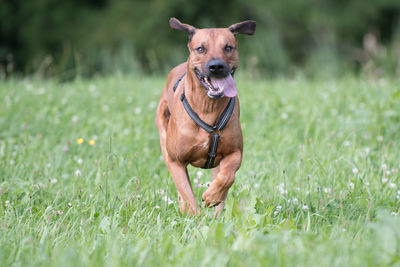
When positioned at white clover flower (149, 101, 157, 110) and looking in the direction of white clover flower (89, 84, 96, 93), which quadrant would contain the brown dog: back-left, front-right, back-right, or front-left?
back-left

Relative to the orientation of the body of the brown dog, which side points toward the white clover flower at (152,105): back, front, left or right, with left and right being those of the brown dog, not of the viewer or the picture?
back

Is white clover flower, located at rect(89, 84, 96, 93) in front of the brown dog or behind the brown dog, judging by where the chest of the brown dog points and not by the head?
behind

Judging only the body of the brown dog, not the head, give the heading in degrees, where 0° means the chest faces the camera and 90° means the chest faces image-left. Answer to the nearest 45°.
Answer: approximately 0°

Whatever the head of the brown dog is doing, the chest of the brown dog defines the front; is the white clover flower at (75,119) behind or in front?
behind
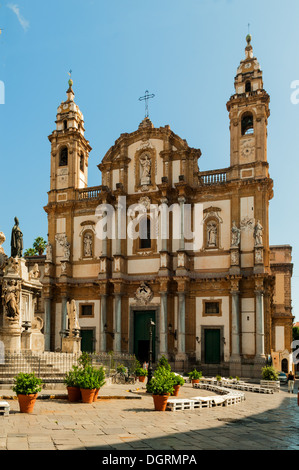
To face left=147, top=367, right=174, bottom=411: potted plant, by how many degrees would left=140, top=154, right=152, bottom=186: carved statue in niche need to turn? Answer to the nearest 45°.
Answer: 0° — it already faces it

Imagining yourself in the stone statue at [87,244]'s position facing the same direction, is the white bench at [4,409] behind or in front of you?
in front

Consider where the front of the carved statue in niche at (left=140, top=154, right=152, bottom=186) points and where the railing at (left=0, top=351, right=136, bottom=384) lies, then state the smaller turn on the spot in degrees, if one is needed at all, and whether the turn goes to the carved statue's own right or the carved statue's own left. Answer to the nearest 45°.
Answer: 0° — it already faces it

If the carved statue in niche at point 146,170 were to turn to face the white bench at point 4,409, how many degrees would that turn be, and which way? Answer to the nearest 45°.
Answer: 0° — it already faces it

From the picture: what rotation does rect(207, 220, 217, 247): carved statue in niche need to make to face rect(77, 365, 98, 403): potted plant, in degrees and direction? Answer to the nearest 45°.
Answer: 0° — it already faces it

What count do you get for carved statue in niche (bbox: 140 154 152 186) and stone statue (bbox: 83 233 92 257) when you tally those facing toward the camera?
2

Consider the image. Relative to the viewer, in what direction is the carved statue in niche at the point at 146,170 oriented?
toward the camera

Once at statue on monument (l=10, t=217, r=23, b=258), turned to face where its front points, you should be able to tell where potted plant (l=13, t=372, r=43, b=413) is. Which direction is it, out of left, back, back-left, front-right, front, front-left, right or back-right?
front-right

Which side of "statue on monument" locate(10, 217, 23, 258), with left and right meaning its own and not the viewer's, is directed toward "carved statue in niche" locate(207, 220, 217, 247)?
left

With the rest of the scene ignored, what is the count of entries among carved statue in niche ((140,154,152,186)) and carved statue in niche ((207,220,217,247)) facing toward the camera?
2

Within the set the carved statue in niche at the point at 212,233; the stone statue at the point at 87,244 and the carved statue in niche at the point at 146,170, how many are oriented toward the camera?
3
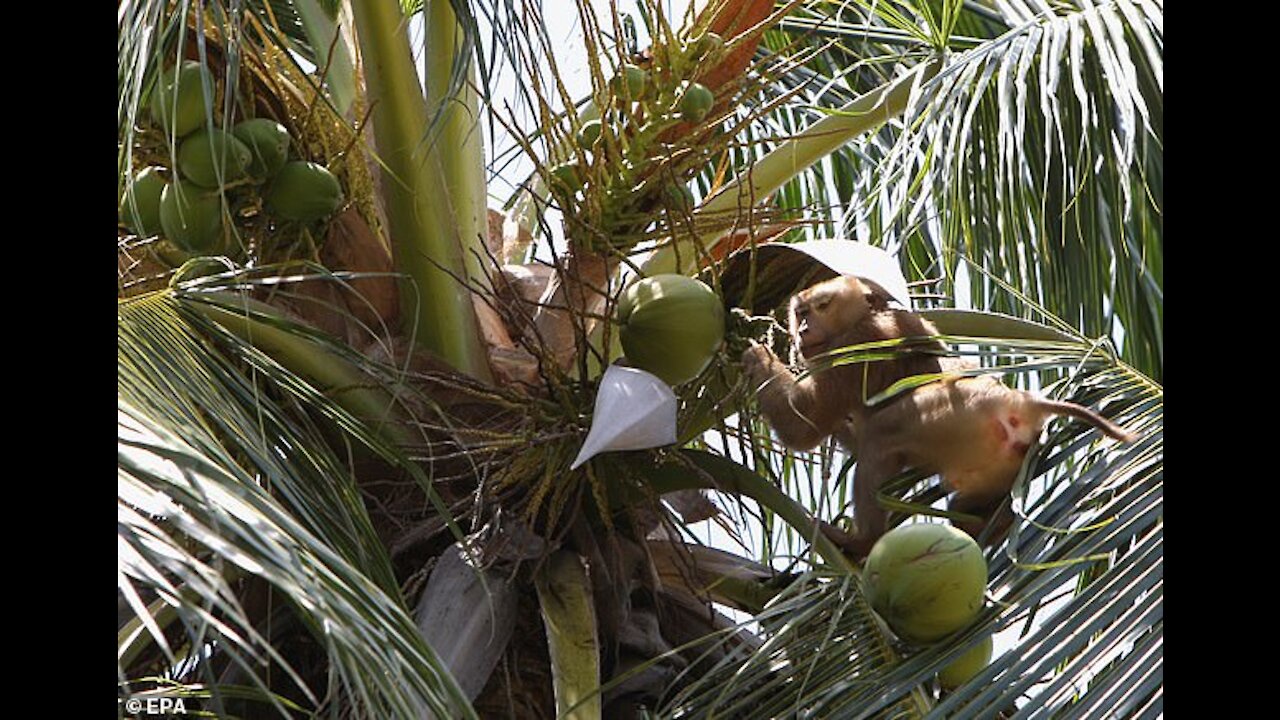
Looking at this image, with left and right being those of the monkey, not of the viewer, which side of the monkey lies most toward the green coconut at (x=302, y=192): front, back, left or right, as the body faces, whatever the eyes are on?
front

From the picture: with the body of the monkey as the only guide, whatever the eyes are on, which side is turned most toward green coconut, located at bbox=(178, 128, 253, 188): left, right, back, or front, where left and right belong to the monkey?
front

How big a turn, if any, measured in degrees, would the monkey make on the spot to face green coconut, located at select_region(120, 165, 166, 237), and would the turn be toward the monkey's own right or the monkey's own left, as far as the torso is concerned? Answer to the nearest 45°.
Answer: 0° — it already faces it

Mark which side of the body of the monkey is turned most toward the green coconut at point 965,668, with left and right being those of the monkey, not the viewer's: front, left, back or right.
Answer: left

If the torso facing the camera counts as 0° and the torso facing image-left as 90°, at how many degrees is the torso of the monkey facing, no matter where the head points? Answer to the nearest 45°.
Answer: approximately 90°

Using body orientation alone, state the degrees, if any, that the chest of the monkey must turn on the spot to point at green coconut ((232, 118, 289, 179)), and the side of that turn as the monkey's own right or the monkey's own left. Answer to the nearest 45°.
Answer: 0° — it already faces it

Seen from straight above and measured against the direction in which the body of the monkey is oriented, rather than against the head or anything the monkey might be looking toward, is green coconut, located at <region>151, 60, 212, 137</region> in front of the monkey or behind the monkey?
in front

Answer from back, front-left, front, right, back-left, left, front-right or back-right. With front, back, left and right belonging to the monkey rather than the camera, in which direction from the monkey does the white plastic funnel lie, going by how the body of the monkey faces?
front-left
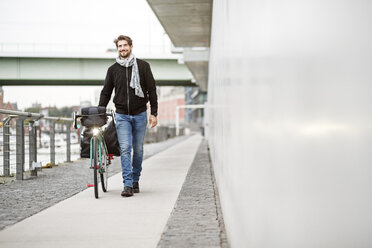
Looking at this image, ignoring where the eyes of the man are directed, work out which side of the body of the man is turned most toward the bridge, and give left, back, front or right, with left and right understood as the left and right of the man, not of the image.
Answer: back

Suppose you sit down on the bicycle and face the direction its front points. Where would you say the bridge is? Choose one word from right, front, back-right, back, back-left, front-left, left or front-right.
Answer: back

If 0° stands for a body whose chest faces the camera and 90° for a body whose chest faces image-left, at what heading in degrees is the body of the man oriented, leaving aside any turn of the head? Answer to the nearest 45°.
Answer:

++++++++++

About this exercise:
Please recast the listing from the line with "Mark which side" up to and including the line with "Answer: approximately 90°" as a two-column CSV with the headers input and output, one row per entry: the text goes under input and its answer under output. Put each field in double quotes and replace any line breaks with spaces.

Answer to this exercise:
input,output
"Mark which side of the body of the monkey is turned most toward the green coconut at point 965,668, with left and right being those of the monkey, not the viewer's: front, left, back or right. Answer:","left"
"If the torso facing the camera counts as 0° and the torso facing image-left as 90°, at how many degrees is the torso of the monkey facing, no matter where the head points? Answer to the nearest 45°. Answer:","approximately 90°"